**TASK DIRECTIONS**
Verbatim repeat, images excluded. Give each entry again as written.

**EXTRACTED DATA**
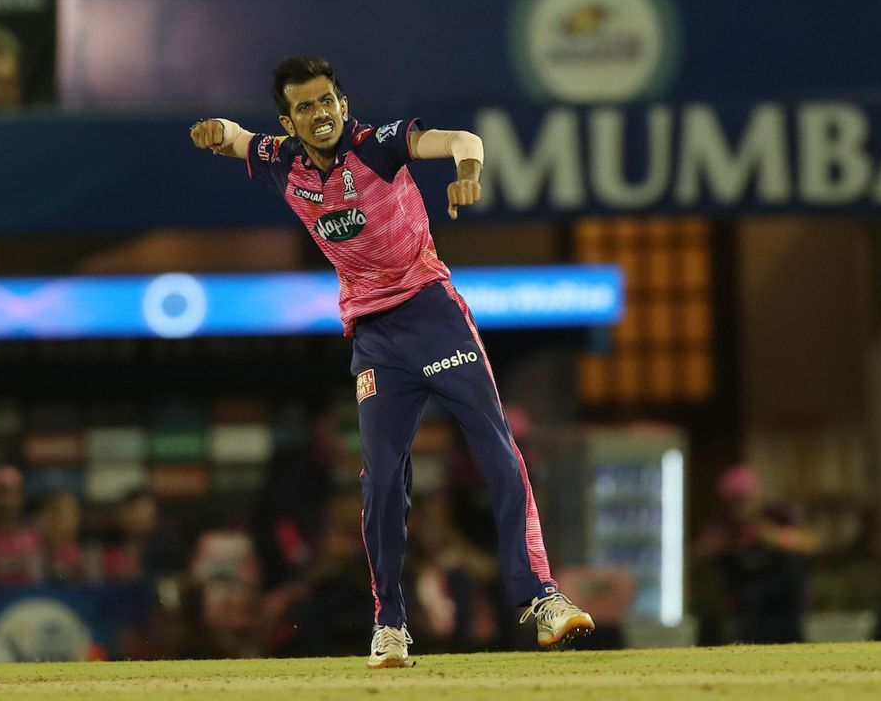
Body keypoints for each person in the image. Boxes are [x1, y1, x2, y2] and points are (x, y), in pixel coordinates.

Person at [189, 55, 593, 668]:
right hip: (374, 337)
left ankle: (541, 596)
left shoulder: (376, 145)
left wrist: (469, 170)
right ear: (288, 120)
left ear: (342, 105)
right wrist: (217, 131)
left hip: (432, 313)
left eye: (327, 101)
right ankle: (390, 626)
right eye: (304, 107)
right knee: (381, 481)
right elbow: (237, 138)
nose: (318, 114)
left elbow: (463, 137)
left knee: (496, 448)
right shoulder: (281, 162)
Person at [695, 465, 820, 644]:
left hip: (783, 609)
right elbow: (700, 552)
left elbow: (811, 543)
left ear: (756, 495)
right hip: (742, 612)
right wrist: (727, 541)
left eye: (744, 499)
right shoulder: (723, 525)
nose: (740, 507)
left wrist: (773, 536)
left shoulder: (777, 515)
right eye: (734, 502)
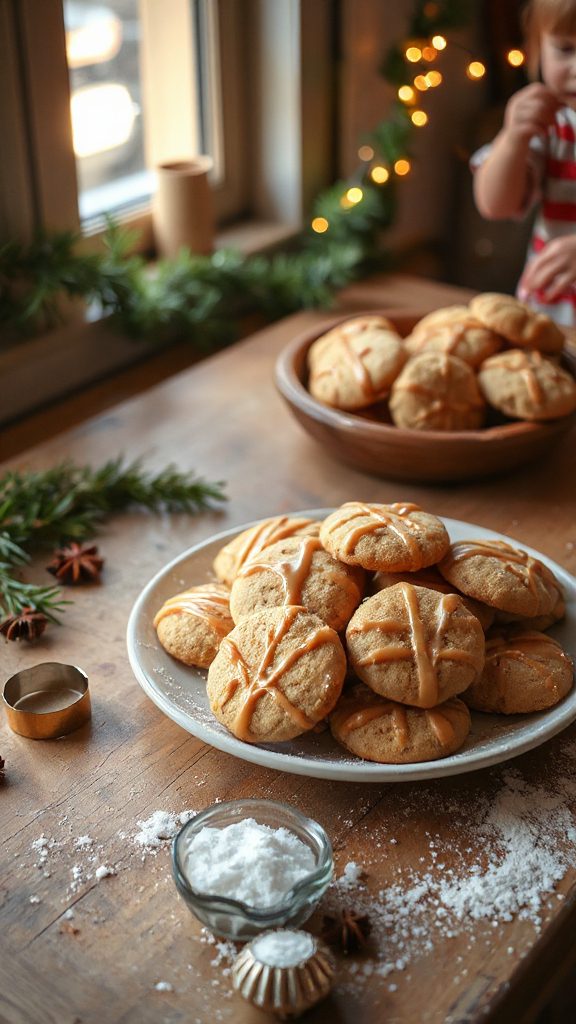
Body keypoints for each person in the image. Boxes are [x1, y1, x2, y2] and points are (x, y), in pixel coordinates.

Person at [473, 0, 576, 325]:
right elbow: (495, 205)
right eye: (565, 48)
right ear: (535, 51)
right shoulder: (553, 125)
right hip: (550, 320)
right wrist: (513, 138)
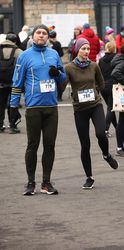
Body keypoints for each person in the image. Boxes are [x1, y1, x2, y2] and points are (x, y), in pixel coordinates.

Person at [10, 24, 66, 195]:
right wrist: (13, 106)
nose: (41, 35)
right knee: (32, 145)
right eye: (38, 33)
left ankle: (46, 183)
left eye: (44, 33)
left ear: (48, 37)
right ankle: (30, 182)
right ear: (33, 36)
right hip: (33, 107)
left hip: (51, 108)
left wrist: (58, 74)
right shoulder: (24, 56)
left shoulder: (54, 54)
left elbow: (63, 79)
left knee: (50, 145)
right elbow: (17, 82)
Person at [62, 38, 118, 189]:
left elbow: (101, 83)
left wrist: (95, 93)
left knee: (101, 134)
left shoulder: (94, 66)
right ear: (77, 50)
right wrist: (57, 76)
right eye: (83, 49)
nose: (86, 52)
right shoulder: (69, 68)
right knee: (85, 144)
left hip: (95, 106)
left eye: (88, 49)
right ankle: (89, 177)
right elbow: (61, 88)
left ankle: (106, 155)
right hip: (80, 109)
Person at [0, 33, 23, 134]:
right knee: (13, 104)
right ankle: (12, 125)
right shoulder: (19, 52)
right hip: (15, 83)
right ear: (15, 41)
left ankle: (0, 125)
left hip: (0, 83)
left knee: (1, 104)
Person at [98, 42, 117, 137]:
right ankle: (105, 129)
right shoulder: (116, 58)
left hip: (103, 86)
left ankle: (117, 128)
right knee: (111, 108)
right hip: (113, 85)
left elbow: (99, 73)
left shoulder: (101, 60)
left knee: (111, 108)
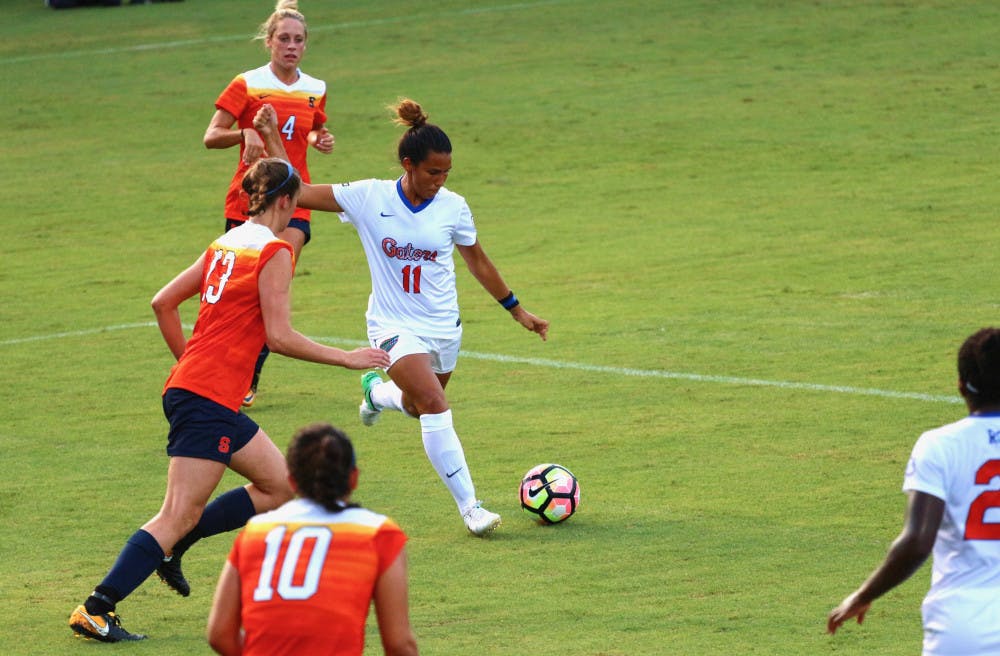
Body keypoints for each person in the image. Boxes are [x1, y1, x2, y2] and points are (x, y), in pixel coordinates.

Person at [67, 158, 390, 643]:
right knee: (176, 513)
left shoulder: (225, 243)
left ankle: (176, 547)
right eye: (298, 200)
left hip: (201, 392)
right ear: (287, 200)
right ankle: (97, 608)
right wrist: (346, 358)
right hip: (206, 397)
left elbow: (163, 302)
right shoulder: (276, 251)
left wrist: (190, 366)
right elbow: (278, 336)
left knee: (282, 485)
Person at [253, 99, 549, 536]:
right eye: (433, 172)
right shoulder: (368, 196)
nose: (440, 181)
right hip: (392, 326)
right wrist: (274, 139)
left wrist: (516, 310)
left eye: (447, 172)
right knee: (434, 403)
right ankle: (472, 508)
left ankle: (377, 396)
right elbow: (298, 192)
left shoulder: (454, 206)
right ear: (408, 165)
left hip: (443, 327)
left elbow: (478, 262)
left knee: (415, 405)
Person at [827, 327, 1000, 655]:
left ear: (961, 385)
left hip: (963, 629)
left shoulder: (940, 445)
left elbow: (918, 541)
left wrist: (863, 595)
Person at [204, 0, 333, 407]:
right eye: (283, 39)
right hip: (251, 199)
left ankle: (247, 378)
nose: (290, 46)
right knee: (242, 294)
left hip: (296, 199)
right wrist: (244, 134)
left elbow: (310, 131)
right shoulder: (247, 83)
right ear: (269, 42)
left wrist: (319, 140)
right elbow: (211, 135)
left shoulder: (316, 89)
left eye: (298, 40)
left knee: (272, 290)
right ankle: (226, 370)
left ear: (305, 45)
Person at [207, 422, 419, 656]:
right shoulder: (379, 534)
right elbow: (399, 645)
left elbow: (220, 634)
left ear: (292, 480)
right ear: (354, 478)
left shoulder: (256, 532)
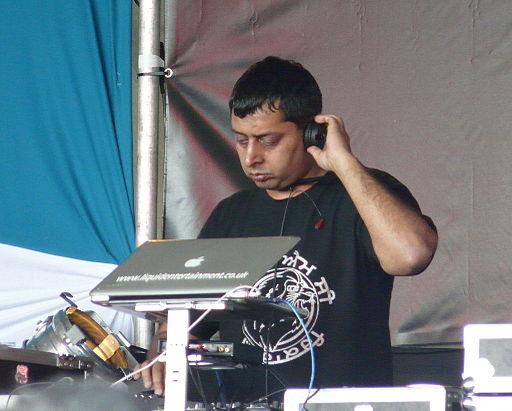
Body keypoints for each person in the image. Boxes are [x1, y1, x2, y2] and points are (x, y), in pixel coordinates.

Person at [134, 56, 438, 403]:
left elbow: (411, 256)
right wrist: (164, 348)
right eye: (241, 140)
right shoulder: (231, 214)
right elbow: (189, 320)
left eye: (267, 140)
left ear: (312, 132)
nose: (251, 157)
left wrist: (344, 162)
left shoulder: (364, 195)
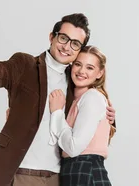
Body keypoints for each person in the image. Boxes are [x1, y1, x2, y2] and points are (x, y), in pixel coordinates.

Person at [0, 13, 117, 186]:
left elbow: (87, 114)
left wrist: (111, 119)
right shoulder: (25, 64)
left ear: (79, 49)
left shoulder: (76, 80)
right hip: (22, 173)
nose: (67, 47)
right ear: (52, 37)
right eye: (63, 38)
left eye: (75, 43)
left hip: (58, 177)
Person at [48, 45, 115, 186]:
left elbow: (73, 147)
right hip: (75, 171)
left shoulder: (92, 97)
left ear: (100, 73)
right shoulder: (78, 99)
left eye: (90, 68)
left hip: (85, 170)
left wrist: (57, 113)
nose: (81, 71)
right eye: (78, 64)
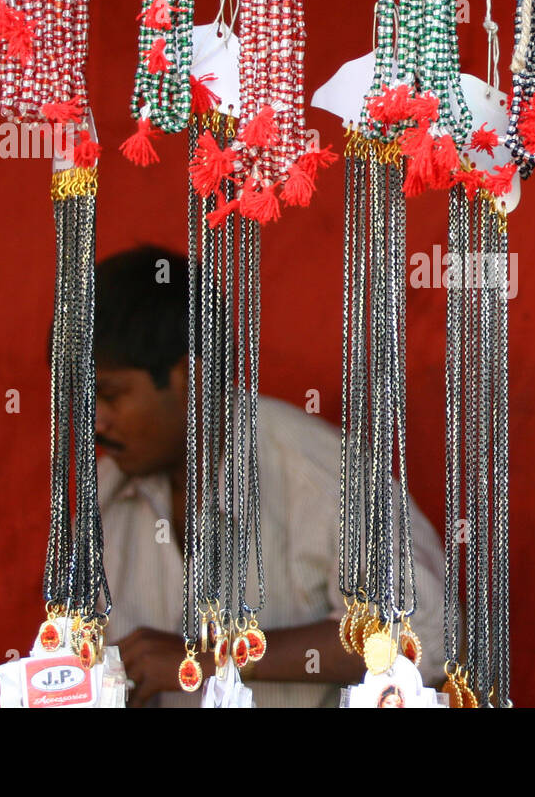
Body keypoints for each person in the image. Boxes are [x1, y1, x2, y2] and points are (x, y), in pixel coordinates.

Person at [90, 245, 445, 707]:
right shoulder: (106, 490)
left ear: (189, 379)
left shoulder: (317, 473)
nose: (94, 421)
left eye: (109, 394)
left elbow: (427, 633)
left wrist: (216, 657)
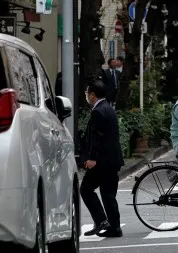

**YOUR SOLUTION**
Body keypoints for each person in the image. Boxes are [x1, y1, x2, y2] and points are (x, y), in pixel coordinates.

Person at [189, 55, 593, 668]:
right hip: (374, 337)
left ankle: (541, 596)
left shoulder: (376, 145)
left wrist: (469, 170)
right ear: (288, 120)
left ear: (342, 105)
right wrist: (217, 131)
left hip: (432, 313)
left eye: (327, 101)
right ankle: (390, 626)
right eye: (304, 107)
right knee: (381, 481)
right elbow: (237, 138)
nose: (318, 114)
left elbow: (463, 137)
left knee: (496, 448)
right shoulder: (281, 162)
Person at [695, 465, 820, 644]:
left hip: (783, 609)
right elbow: (700, 552)
left elbow: (811, 543)
left ear: (756, 495)
right hip: (742, 612)
right wrist: (727, 541)
left eye: (744, 499)
right shoulder: (723, 525)
nose: (740, 507)
left wrist: (773, 536)
left shoulder: (777, 515)
right eye: (734, 502)
Body keypoints for each person in the image. Boxes are [x1, y1, x2, y2] and points are (x, y), in pixel coordinates.

Person at [473, 0, 576, 325]:
right elbow: (495, 205)
right eye: (565, 48)
right ear: (535, 51)
right shoulder: (553, 125)
right hip: (550, 320)
right wrist: (513, 138)
Body keypoints for each person in the image. Boxes are [x1, y1, x2, y2] and points are (x, y), in pixel coordinates.

Person at [10, 24, 66, 195]:
right wrist: (13, 106)
nose: (41, 35)
right knee: (32, 145)
right eye: (38, 33)
left ankle: (46, 183)
left eye: (44, 33)
left ear: (48, 37)
right ankle: (30, 182)
right ear: (33, 36)
right hip: (33, 107)
left hip: (51, 108)
left wrist: (58, 74)
right shoulder: (24, 56)
left shoulder: (54, 54)
left elbow: (63, 79)
left knee: (50, 145)
right elbow: (17, 82)
Person at [62, 38, 118, 189]:
left elbow: (101, 83)
left wrist: (95, 93)
left knee: (101, 134)
left shoulder: (94, 66)
right ear: (77, 50)
right wrist: (57, 76)
right eye: (83, 49)
nose: (86, 52)
right shoulder: (69, 68)
right knee: (85, 144)
left hip: (95, 106)
left eye: (88, 49)
right ankle: (89, 177)
right elbow: (61, 88)
left ankle: (106, 155)
right hip: (80, 109)
Person at [0, 33, 23, 134]:
right knee: (13, 104)
right ankle: (12, 125)
right shoulder: (19, 52)
right hip: (15, 83)
right ear: (15, 41)
left ankle: (0, 125)
left hip: (0, 83)
left knee: (1, 104)
Person at [98, 42, 117, 137]:
right ankle: (105, 129)
right shoulder: (116, 58)
left hip: (103, 86)
left ankle: (117, 128)
right knee: (111, 108)
right hip: (113, 85)
left elbow: (99, 73)
left shoulder: (101, 60)
left knee: (111, 108)
Body keypoints for each person in the image. Boxes are [x1, y1, x2, y2] and points are (x, y), in pixel coordinates.

Person at [67, 158, 390, 643]:
right knee: (176, 513)
left shoulder: (225, 243)
left ankle: (176, 547)
right eye: (298, 200)
left hip: (201, 392)
right ear: (287, 200)
right ankle: (97, 608)
right wrist: (346, 358)
right hip: (206, 397)
left elbow: (163, 302)
right shoulder: (276, 251)
left wrist: (190, 366)
right elbow: (278, 336)
left knee: (282, 485)
Person at [253, 99, 549, 536]:
right eye: (433, 172)
right shoulder: (368, 196)
nose: (440, 181)
right hip: (392, 326)
right wrist: (274, 139)
left wrist: (516, 310)
left eye: (447, 172)
right knee: (434, 403)
right ankle: (472, 508)
left ankle: (377, 396)
right elbow: (298, 192)
left shoulder: (454, 206)
right ear: (408, 165)
left hip: (443, 327)
left elbow: (478, 262)
left knee: (415, 405)
Person at [827, 327, 1000, 655]:
left ear: (961, 385)
left hip: (963, 629)
left shoulder: (940, 445)
left elbow: (918, 541)
left wrist: (863, 595)
Person at [204, 0, 333, 407]:
right eye: (283, 39)
right hip: (251, 199)
left ankle: (247, 378)
nose: (290, 46)
right knee: (242, 294)
left hip: (296, 199)
right wrist: (244, 134)
left elbow: (310, 131)
right shoulder: (247, 83)
right ear: (269, 42)
left wrist: (319, 140)
right elbow: (211, 135)
left shoulder: (316, 89)
left eye: (298, 40)
left knee: (272, 290)
right ankle: (226, 370)
left ear: (305, 45)
Person at [207, 422, 419, 656]:
right shoulder: (379, 534)
right elbow: (399, 645)
left elbow: (220, 634)
left ear: (292, 480)
right ear: (354, 478)
left shoulder: (256, 532)
Body keypoints for each person in the image. Boxes are [x1, y1, x2, y2] and points are (x, y), in pixel coordinates.

Person at [134, 56, 438, 403]:
left elbow: (411, 256)
right wrist: (164, 348)
right eye: (241, 140)
right shoulder: (231, 214)
right elbow: (189, 320)
left eye: (267, 140)
left ear: (312, 132)
nose: (251, 157)
left wrist: (344, 162)
left shoulder: (364, 195)
Body keypoints for each person in the image. Boxes are [x1, y1, x2, y2] and points are (x, y), in pixel coordinates.

Person at [0, 13, 117, 186]:
left elbow: (87, 114)
left wrist: (111, 119)
right shoulder: (25, 64)
left ear: (79, 49)
left shoulder: (76, 80)
right hip: (22, 173)
nose: (67, 47)
right ear: (52, 37)
right eye: (63, 38)
left eye: (75, 43)
left hip: (58, 177)
Person at [48, 45, 115, 186]:
left elbow: (73, 147)
right hip: (75, 171)
left shoulder: (92, 97)
left ear: (100, 73)
right shoulder: (78, 99)
left eye: (90, 68)
left hip: (85, 170)
left wrist: (57, 113)
nose: (81, 71)
right eye: (78, 64)
Body keypoints for each person in the image. Boxes are [x1, y1, x2, y2] and points are (x, y), in pixel coordinates.

Person at [90, 245, 445, 707]:
right shoulder: (106, 490)
left ear: (189, 379)
left shoulder: (317, 473)
nose: (94, 421)
left eye: (109, 394)
left elbow: (427, 633)
left wrist: (216, 657)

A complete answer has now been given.